13 Junho 2008
SOMOS A GERAÇÃO INTERMÉDIA. O autor deste artigo exprime preocupações sobre a forma como a internet e a disponibilidade imediata de informação relativa a qualquer assunto alterou a forma de lermos, aprendermos e trabalharmos o texto. Resumidamente, que a natureza livre e múltipla da internet distrai a atenção, torna os métodos de escrita irrequietos, obriga-nos a procurar o próximo e-mail, o próximo artigo, e no entanto, quando o encontramos, limitamo-nos a passar os olhos sem realmente "ler com profundidade".Revejo-me em algumas dessas preocupações mas não em todas.
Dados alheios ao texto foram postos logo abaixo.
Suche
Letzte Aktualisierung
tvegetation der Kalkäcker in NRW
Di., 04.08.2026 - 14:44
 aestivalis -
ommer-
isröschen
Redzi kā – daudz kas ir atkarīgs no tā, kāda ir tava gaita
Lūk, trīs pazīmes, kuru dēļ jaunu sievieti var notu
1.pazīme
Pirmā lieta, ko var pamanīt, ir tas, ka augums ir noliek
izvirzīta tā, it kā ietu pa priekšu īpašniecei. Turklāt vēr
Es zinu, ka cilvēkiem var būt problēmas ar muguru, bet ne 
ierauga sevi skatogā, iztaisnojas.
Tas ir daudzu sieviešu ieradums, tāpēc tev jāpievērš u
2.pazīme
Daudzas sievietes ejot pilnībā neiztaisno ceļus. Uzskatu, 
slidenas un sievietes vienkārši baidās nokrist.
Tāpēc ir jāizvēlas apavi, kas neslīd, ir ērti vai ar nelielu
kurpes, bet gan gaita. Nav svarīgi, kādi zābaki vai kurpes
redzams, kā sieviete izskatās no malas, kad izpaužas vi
Na minha perspectiva, creio que sucede o paradigma do vício da viagem: defrontado com a opção de encruzilhada após encruzilhada sucessiva, podendo atingir o destino qualquer que seja a opção escolhida, o acto de viajar torna-se tão interessante (ou mais ainda) que chegar onde se pretende ir, e o que teria sido um breve percurso torna-se numa errância eterna. Sabemos que o mundo na ponta dos dedos é infinito e não conseguimos coibir-nos de ir um pouco mais além, mais uma página, mais um acesso, como se nesse vôo infinito conseguíssemos obter a totalidade do conhecimento humano (algo a que poderia chamar de Síndrome do Conde de Monte-Cristo - fechado na prisão, absorvendo o conhecimento da espécie humana resumido em 150 livros...). E contudo, há sempre um conjunto de páginas, websites, a que retornamos, vez e outra, confirmando a sentença (já não me lembro de que autor) que a espécie humana "pertence, efectivamente, a espaços pequenos".
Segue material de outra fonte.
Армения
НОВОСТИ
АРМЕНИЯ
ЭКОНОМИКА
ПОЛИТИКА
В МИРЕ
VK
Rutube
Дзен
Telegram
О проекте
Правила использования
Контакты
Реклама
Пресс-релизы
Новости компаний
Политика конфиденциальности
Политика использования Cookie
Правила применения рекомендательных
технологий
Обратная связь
Outra questão se prende aqui, supostamente: que a percepção do valor de um texto é mais rigorosa. A qualidade dos artigos, das notícias e das entradas nos blogues está imbuída de uma falta de rigor e de uma permissividade de discurso pouco apelativa à leitura profunda a que o autor se refere. A culpa não é do meio (e daí, por ser tão fácil publicar, talvez seja), mas essencialmente de quem o usa, e usa mal. É muito inferior a qualidade e a relevância da escrita na internet que a da forma impressa. Tratar-se de uma plataforma universal que ostenta textos e os disponibiliza mundialmente com custo quase nulo impele a que seja utilizada com natureza conversacional. A dificuldade de publicação que ainda caracteriza a forma impressa, quer devido a custos quer devido à imposição dos editores, continua a servir de filtro importante para manter a coerência dos critérios de escolha (e daí, a facilidade de acesso a novos e mais económicos meios de impressão reflectem uma tendência semelhante à da internet). O estilo genérico do que se lê online é de quem mantém uma conversa oral, de quem intervém com um comentário, uma observação espontânea mas não necessariamente aprofundada. À grande maioria dos artigos falta ritmo, progresso, discurso, estrutura. São feitos por escritores em regime freelancer em torno de palavras-chave para manter a atenção dos motores de pesquisa nos sites para quem trabalham, e pagos miseravelmente a poucos dólares por conjuntos de 300 ou 500 palavras. Quando há necessidade de produzir milhares de palavras por dia para ter um mínimo de rendimento, que vontade há de escrever decentemente? E assim se enche a internet de lixo. E assim baixa a qualidade média dos textos. E assim não é de espantar que a atenção vagueie, que não se leia mas se passe os olhos por cima. O cérebro procura informação nova e genuína, e se o autor não reflectiu sobre o que escreve, porque haveria o leitor de o fazer?
E também há o seguinte: somos a geração intermédia. Somos o saco de pancada que está a ser posto à prova com as novas tecnologias. Aprendemos a brincar em carrinhos de madeira com rodas, com piões, com berlindes. Os nossos filhos organizam estruturas sociais no mundo virtual com participação de elementos de todo o mundo. É um admirável mundo novo.